During Cretaceous to Paleogene, a shallow epicontinental sea extended across Eurasia from the Mediterranean Tethys to the southwestern Tarim Basin, and its eastern extremity being referred to as the Tarim Sea, which was commonly regarded as a branch of the Neotethys. During Late Cretaceous, two distinct transgressive events have been identified in Tarim Sea: the first is represented by the deposition of early Cenomanian to Turonian Kukebai Formation, and the second formed the Campanian to early Maastrichtian Yigeziya Formation. Abundant rudist bivalves have been reported from the Yigeziya Formation, most of them were considered as endemic taxa that were restricted to central Asia including Tajik, Fergana, Alai and Tarim basins.
Biradiolites minor Pojarkova, described by Lan and Wei (1995) from the middle member of the Yigeziya Formation, is characterized by the glabrous outer shell layer except for four salient ridges on the shell margin of the right valve. This feature is inconsistent with the genus Biradiolites d’Orbigny which is normally ornamented with strongly protruding longitudinal ridges over the whole right valve.
Recently, Dr. RAO Xin from the Nanjing Institute of Geology and Palaeontology, Chinese Academy of Sciences (NIGPAS) and her colleagues re-studied the species B. minor based on the published and new specimens, transferred it to the genus Glabrobournonia according to the taxonomic re-examination.
Glabrobournonia is a genus of radiolitids characterized by indented radial bands, salient ridges on the shell margins and absence of fine ribs on the surface of the right valve. Apart from southwestern Tarim Basin, Glabrobournonia minor (Pojarkova) has also been recorded from the late Campanian of Fergana and Alai basins. The central Asian, late Campanian to early Maastrichtian G. minor differs from the late Campanian to Maastrichtian, eastern Arabian type species Glabrobournonia arabica Morris and Skelton in the flat left valve and an additional fourth ridge on the junction of the dorsal and posterior sides of the right valve. Biradiolites ingens (Des Moulins) could be the direct ancestor of Glabrobournonia.
The paleogeographic distribution of Glabrobournonia suggests that this genus dispersed to central Asia from the late Campanian time, becoming widely distributed in the eastern Tethyan region rather than endemic to eastern Arabia. Correspondingly, specimens belonging to Gyropleura yielded from the same bed as G. minor in southwestern Tarim Basin, are similar to the specimens which were attributed to the eastern Arabian Gyropleura sp.; Campanian to early Maastrichtian Osculigera specimens described from the Yigeziya Formation are comparable with those known from the Campanian–Maastrichtian of Iran, Afghanistan and eastern Arabia. The similarity of the rudist assemblages between central Asia and eastern Arabia suggests a faunal connection and affinity between the north and south margins of the eastern Tethyan realm during Campanian to early Maastrichtian times.

_Your goal_
In the rudist passage, to which genus was the species Biradiolites minor transferred? The items that come next are separate material and unrelated to the rudist passage.

_Data listing_
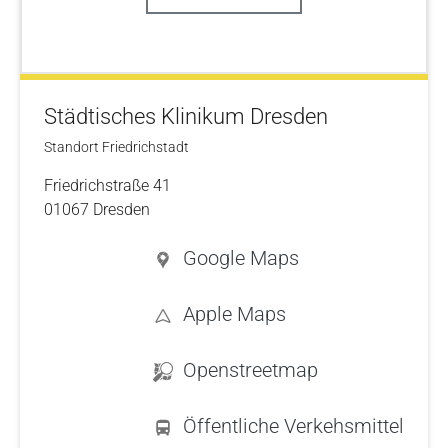
Städtisches Klinikum Dresden
Standort Friedrichstadt
Friedrichstraße 41
01067 Dresden
Google Maps
Apple Maps
Openstreetmap
Öffentliche Verkehsmittel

_Your response_
Glabrobournonia